> **PROBLEMS AND TASKS**
1. According to the passage on William Browney, who was his foster mother?
2. Rewrite the paragraph of the passage on William Browney that begins "The foster mother resided at Korumburra" as a short list of its main facts.
3. Pick up the passage on William Browney after its final sentence and continue it.

130. W Browney

William BROWNEY (1071)
5 Divisional Ammunition Column KiA 28/7/1917

Wllliam Browney was born in Ipswich, Queensland. The details of his background are sketchy. In his file there is extensive correspondence about the distribution of his medals. This was because before the AIF was prepared to give them to his foster mother they needed to be sure that there were no surviving male family members who, in terms of the legislation, had a more substantial claim. Correspondence from the foster mother – Susan Adelaide Beadmore – offers a brief account of the boy’s childhood:

I took W Browney 15 [this was subsequently corrected to 25] years ago he was then 7 years old. His mother was dead & I have not heard of any living relations since infact I dont think he had any bros or sisters I was the only one that had anything to do with him & he looked to me as a mother. 3/1/1921

The foster mother resided at Korumburra and William Browney – also known as William Beadmore – attended the local state school there. When he enlisted, he did so at Foster and he gave his address as that of his foster mother at Korumburra. She also recorded on the (National) Roll of Honour that the place with which he was ‘chiefly connected’ was Korumburra.

At the same time, William Browney had a definite connection to the Shire of Alberton. His death – 28/7/17 – was written up in the Gippsland Standard and Alberton Shire Representative on 17/8/17:

We learn with much regret that Driver W. Browney, of Wonyip, was killed in action in Flanders, France on 31st July [sic]. He was one of the oldest residents in that district, the adopted son of Mrs. Beadmore. When he enlisted 19 months ago [it would have been closer to 30 months earlier] the residents gave him a send-off at Ryton Hall.

The reference to William Browney being one of the ‘oldest residents’ points to the fact that Wonyip was not really opened up for settlement until the turn of the century. William must have gone there for work after he finished his schooling.

> **EXTRACTED RECORDS**
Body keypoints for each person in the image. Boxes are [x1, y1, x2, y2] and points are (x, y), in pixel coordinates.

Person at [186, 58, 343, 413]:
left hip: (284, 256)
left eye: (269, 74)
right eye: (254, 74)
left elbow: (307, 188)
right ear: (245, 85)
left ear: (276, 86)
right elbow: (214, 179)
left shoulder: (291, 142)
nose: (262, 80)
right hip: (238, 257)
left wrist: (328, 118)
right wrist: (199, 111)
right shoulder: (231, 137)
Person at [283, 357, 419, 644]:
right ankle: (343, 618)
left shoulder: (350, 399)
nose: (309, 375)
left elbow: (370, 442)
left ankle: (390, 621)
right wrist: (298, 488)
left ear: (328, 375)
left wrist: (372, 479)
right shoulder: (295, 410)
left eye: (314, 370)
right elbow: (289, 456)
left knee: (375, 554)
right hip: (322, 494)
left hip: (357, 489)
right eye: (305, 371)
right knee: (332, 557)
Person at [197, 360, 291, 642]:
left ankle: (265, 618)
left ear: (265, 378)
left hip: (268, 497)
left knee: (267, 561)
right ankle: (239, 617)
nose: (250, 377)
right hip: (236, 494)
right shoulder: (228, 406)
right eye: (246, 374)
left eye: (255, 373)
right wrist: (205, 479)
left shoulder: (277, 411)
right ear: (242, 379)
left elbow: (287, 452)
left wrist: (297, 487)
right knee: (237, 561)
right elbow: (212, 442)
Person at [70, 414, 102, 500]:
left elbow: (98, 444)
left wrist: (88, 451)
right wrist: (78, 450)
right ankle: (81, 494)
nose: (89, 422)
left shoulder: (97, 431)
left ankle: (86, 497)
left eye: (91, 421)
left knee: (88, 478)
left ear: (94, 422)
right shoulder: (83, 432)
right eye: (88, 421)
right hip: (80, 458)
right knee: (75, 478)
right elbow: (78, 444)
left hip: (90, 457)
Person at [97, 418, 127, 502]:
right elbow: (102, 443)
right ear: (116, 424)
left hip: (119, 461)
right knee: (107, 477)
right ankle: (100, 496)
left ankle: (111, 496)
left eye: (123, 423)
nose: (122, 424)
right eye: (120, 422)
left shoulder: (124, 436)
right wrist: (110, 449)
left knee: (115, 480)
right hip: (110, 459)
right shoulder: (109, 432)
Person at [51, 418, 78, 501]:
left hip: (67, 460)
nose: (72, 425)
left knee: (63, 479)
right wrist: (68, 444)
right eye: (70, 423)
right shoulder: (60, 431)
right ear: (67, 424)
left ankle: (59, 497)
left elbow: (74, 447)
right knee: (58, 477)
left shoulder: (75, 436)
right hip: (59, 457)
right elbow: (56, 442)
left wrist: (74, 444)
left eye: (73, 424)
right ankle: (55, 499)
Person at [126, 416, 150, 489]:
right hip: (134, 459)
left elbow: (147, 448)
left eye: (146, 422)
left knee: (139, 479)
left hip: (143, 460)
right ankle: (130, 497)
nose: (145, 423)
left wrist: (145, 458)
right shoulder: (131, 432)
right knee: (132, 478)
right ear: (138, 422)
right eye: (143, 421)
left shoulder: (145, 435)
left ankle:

> **ANSWERS BY TASK**
1. His foster mother was Susan Adelaide Beadmore.

2.
- The foster mother lived at Korumburra.
- William Browney, also known as William Beadmore, went to the local state school there.
- He enlisted at Foster and gave his foster mother's Korumburra address as his own.
- On the (National) Roll of Honour, she recorded Korumburra as the place he was "chiefly connected" with.

3.
Even though he was working and living in the Wonyip district he was not identified as someone from the Shire of Alberton. His name is not recorded on either the Roll of Honor or the Soldiers’ Memorial. It appears that his connection to the Shire of South Gippsland was seen as stronger. As indicated, his foster mother linked him to Korumburra and his name is recorded on the roll of honor for the South Gippsland Shire.

William Browney enlisted as a 27 yo on 7/1/15. He was single and he gave his occupation as labourer. His religion was listed as Church of England. He left Australia as reinforcements for 9 Light Horse Regiment. However, in Egypt in May 1916 he transferred to the artillery and joined 5 Divisional Ammunition Column. He left the Middle East in August 1916.

Not long after he reached France he was hospitalised with influenza for 2 weeks, in September 1916. Then in November 1916 he was hospitalised again, with ‘cattarh’.  It appears that this general condition was subsequently re-diagnosed as another bout of influenza, and also asthma, and he was transferred to hospital in England in December 1916. It appears that there was further illness, again influenza, in February 1917. His general health was clearly problematic. He did not return to the front line in France until the end of June 1917. He was killed in action one month later on 28/7/17.

There is no Red Cross file for Driver Browney but there is some information in the war diary of the 5th Australia Divisional Ammunition Column. At the time, the unit was working in the Poperinghe area, just over the border with Belgium, near Ypres. The main work appeared to be the rebuilding of ammunition dumps which had been destroyed by enemy shell fire. For example, 3 days before the death of Driver Browney, the diary records:

Forward Dump in Cambridge Road destroyed by enemy shell fire. 2 Officers and 100 Other Ranks sent out to re-establish dump, which was completed by dawn on 26.7.17.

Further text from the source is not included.